»»
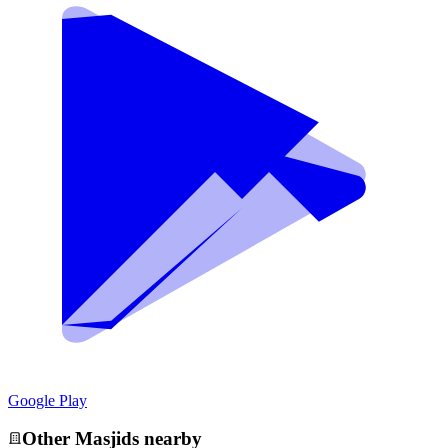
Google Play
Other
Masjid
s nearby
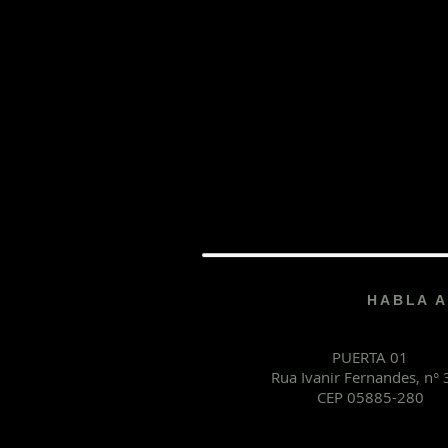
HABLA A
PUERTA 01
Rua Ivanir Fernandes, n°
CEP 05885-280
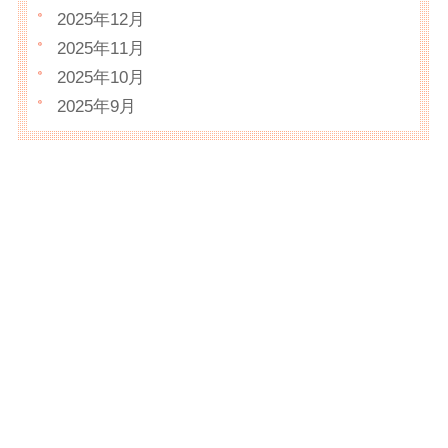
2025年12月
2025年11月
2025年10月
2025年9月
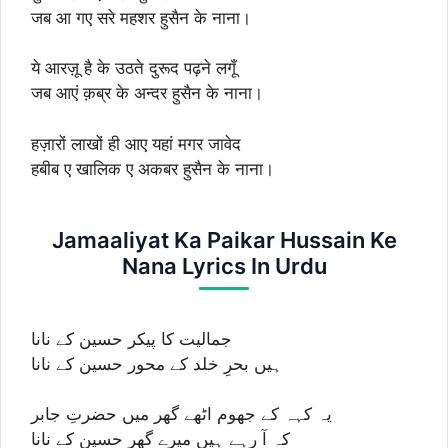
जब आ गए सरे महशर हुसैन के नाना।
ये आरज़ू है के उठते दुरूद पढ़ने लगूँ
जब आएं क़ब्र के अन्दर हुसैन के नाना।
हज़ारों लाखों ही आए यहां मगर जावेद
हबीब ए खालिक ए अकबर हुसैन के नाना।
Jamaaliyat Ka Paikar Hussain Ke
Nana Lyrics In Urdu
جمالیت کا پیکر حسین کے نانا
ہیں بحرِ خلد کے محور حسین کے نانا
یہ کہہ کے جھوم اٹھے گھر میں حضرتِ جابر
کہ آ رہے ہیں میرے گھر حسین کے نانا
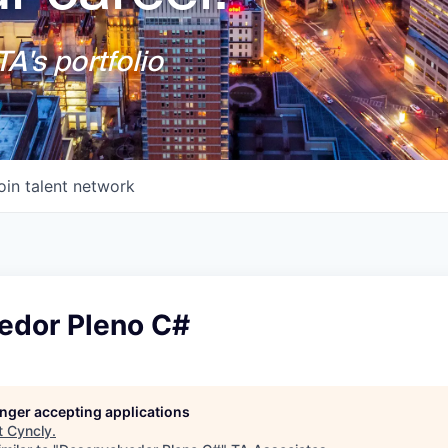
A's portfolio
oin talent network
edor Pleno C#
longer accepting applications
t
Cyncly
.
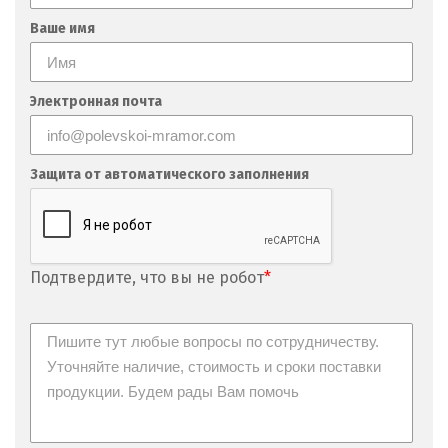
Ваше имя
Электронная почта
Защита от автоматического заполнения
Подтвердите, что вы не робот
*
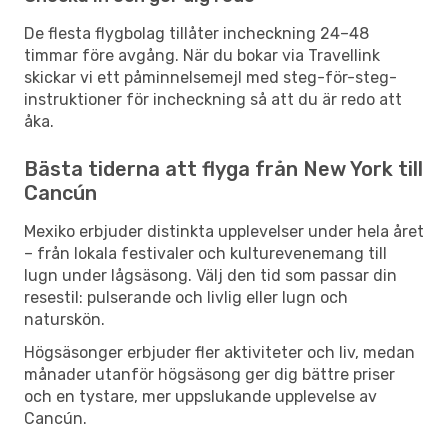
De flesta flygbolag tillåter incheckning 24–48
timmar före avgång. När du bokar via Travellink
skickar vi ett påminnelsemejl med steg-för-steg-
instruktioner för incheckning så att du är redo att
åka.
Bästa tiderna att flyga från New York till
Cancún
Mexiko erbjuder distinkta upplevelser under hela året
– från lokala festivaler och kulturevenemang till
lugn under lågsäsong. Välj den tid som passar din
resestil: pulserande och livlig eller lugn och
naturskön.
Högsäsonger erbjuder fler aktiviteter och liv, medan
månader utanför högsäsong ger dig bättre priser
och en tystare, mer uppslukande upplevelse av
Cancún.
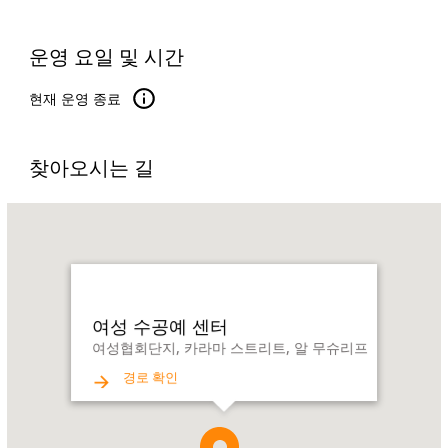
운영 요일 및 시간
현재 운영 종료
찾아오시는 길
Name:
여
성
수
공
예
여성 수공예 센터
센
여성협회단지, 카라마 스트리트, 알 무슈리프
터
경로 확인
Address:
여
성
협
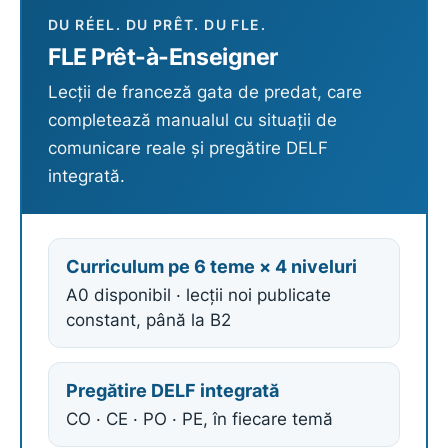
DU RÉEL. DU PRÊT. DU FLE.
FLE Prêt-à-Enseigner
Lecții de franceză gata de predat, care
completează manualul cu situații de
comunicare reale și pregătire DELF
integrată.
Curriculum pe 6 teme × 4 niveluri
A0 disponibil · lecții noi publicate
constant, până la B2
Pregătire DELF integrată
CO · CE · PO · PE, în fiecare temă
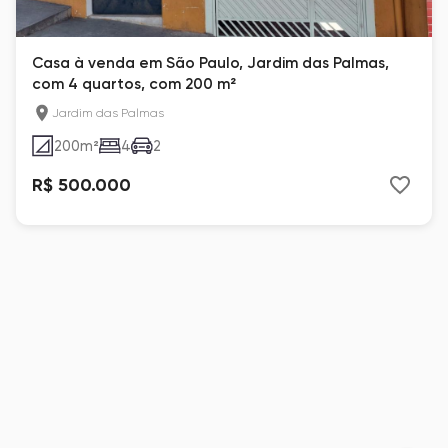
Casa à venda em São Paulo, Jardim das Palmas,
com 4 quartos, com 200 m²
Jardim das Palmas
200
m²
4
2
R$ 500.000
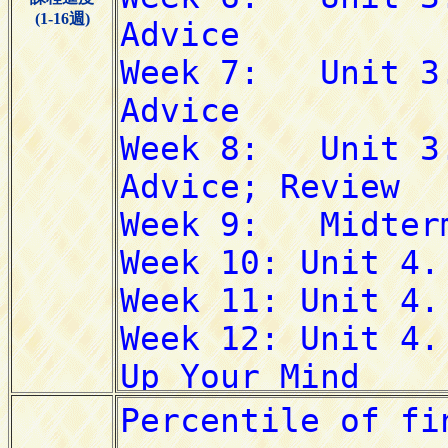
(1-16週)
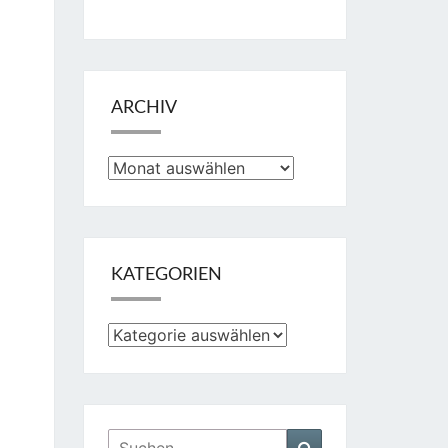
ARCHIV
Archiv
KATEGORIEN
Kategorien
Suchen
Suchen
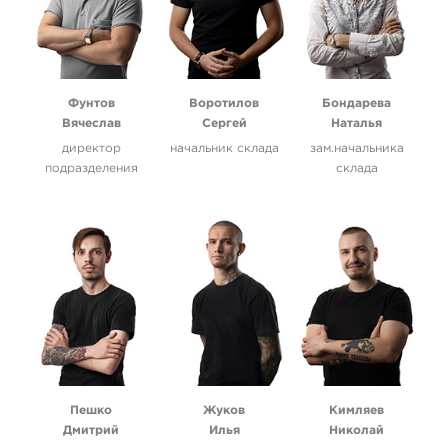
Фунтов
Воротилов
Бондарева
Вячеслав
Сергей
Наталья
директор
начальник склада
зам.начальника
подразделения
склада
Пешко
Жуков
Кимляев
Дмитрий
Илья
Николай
««
»»
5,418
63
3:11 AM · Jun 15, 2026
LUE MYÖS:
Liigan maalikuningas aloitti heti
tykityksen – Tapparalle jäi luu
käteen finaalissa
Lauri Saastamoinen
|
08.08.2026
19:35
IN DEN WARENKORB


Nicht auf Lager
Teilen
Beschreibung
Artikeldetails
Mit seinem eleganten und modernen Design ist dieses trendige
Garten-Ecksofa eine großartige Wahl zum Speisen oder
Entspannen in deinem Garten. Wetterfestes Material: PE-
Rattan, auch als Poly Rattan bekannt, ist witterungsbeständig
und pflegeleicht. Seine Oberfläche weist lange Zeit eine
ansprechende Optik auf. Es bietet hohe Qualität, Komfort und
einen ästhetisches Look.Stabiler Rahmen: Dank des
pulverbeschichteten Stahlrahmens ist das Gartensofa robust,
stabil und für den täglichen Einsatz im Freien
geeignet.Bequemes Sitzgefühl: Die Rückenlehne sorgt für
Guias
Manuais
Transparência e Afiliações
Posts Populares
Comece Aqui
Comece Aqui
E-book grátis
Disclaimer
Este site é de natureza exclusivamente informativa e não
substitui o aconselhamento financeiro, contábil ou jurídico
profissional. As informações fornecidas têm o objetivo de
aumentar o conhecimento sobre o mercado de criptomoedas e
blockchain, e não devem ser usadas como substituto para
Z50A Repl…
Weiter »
««
PROBLEM REQUIREMENTS:
Lines in the records that hold the word "incheckning" are to be counted; give only the total.

EXPECTED ANSWER:
2